Goal of the exercise =>
Instruction for the data below: set down exactly the lines from the line with "требует тренер, а затем" to the line with "Juli 29, 2026", inclusive, and no others.

Records provided =>
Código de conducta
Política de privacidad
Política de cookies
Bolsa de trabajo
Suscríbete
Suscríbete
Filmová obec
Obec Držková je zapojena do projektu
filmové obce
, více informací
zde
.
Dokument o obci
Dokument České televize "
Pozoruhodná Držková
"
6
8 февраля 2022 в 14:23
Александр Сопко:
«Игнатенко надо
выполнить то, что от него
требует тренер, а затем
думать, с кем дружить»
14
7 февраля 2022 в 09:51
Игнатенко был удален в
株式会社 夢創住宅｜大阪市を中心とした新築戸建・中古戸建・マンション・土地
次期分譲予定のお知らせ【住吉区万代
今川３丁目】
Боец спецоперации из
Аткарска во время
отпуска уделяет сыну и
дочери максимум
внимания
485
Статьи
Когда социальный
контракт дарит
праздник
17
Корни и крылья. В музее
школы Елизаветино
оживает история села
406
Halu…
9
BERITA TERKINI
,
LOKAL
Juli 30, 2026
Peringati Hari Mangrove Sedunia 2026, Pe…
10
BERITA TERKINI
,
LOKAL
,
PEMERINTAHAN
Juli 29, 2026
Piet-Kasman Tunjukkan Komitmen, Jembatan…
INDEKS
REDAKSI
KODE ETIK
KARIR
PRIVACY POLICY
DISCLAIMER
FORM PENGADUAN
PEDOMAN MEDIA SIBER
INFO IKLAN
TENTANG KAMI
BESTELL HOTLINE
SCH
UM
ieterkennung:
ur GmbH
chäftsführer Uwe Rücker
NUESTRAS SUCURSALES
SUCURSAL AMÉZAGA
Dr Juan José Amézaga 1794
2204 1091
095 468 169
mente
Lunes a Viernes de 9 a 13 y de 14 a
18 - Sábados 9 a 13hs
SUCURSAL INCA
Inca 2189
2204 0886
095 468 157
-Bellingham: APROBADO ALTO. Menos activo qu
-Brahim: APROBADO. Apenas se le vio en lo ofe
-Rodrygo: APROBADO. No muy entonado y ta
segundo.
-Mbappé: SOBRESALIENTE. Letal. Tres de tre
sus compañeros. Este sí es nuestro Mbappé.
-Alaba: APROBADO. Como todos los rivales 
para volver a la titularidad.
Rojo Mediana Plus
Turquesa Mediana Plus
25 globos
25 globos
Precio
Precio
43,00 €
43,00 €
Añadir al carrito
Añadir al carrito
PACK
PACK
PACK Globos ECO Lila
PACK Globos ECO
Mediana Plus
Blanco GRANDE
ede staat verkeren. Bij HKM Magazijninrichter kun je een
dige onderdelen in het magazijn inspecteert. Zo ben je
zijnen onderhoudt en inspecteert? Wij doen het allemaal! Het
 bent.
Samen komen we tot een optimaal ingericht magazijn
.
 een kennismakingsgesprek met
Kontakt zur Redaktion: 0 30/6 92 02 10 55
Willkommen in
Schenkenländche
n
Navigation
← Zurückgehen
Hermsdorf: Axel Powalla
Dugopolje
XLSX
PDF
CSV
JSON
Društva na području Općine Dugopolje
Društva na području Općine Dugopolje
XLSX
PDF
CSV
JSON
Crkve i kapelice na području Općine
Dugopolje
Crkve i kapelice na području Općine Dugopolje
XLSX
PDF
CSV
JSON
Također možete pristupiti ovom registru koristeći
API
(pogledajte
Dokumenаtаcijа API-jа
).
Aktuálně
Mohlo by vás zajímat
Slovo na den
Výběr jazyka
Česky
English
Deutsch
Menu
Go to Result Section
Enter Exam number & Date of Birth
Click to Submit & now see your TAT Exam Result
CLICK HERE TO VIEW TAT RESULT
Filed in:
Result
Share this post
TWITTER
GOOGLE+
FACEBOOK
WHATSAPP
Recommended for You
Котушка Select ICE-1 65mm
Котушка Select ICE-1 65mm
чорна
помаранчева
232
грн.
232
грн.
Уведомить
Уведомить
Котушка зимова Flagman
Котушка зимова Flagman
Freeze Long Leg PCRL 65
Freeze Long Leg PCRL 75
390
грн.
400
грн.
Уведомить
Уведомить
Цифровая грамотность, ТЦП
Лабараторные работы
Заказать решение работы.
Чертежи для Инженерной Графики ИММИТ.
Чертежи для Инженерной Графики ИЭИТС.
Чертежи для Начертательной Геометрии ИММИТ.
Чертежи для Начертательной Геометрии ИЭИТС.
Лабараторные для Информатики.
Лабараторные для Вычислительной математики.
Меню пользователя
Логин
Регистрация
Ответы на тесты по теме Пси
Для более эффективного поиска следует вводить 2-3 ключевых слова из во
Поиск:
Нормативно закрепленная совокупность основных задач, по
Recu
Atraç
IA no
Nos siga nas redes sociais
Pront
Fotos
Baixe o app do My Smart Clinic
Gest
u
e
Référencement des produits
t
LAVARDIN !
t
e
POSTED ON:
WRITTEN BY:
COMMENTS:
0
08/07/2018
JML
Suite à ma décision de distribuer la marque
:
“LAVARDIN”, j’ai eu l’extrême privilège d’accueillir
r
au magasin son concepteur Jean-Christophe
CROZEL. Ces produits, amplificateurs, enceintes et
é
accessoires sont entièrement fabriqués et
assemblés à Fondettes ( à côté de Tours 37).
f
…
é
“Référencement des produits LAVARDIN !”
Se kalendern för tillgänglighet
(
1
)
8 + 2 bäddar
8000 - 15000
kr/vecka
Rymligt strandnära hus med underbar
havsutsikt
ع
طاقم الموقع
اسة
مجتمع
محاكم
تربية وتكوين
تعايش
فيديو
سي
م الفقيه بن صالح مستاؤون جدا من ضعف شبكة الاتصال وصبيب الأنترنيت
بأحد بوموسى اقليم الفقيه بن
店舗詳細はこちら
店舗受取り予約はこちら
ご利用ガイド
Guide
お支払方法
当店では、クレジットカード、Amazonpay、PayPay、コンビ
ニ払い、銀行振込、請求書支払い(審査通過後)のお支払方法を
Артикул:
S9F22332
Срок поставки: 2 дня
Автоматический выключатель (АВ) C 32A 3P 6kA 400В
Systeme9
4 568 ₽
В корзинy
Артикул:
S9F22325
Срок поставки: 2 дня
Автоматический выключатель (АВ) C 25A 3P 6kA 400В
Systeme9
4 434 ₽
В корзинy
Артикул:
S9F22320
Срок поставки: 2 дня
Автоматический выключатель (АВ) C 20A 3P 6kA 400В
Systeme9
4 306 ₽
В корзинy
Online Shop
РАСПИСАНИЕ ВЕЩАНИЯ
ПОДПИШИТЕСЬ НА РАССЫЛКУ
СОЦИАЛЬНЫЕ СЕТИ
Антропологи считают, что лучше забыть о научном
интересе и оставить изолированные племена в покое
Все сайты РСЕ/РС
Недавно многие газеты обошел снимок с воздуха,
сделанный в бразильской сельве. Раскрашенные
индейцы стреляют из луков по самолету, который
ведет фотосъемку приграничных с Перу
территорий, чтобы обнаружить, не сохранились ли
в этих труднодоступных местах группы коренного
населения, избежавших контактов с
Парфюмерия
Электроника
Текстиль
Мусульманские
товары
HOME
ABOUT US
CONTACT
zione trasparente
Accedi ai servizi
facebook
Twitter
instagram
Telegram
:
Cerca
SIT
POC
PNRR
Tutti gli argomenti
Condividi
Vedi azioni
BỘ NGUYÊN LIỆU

Solution below =>
требует тренер, а затем
думать, с кем дружить»
14
7 февраля 2022 в 09:51
Игнатенко был удален в
株式会社 夢創住宅｜大阪市を中心とした新築戸建・中古戸建・マンション・土地
次期分譲予定のお知らせ【住吉区万代
今川３丁目】
Боец спецоперации из
Аткарска во время
отпуска уделяет сыну и
дочери максимум
внимания
485
Статьи
Когда социальный
контракт дарит
праздник
17
Корни и крылья. В музее
школы Елизаветино
оживает история села
406
Halu…
9
BERITA TERKINI
,
LOKAL
Juli 30, 2026
Peringati Hari Mangrove Sedunia 2026, Pe…
10
BERITA TERKINI
,
LOKAL
,
PEMERINTAHAN
Juli 29, 2026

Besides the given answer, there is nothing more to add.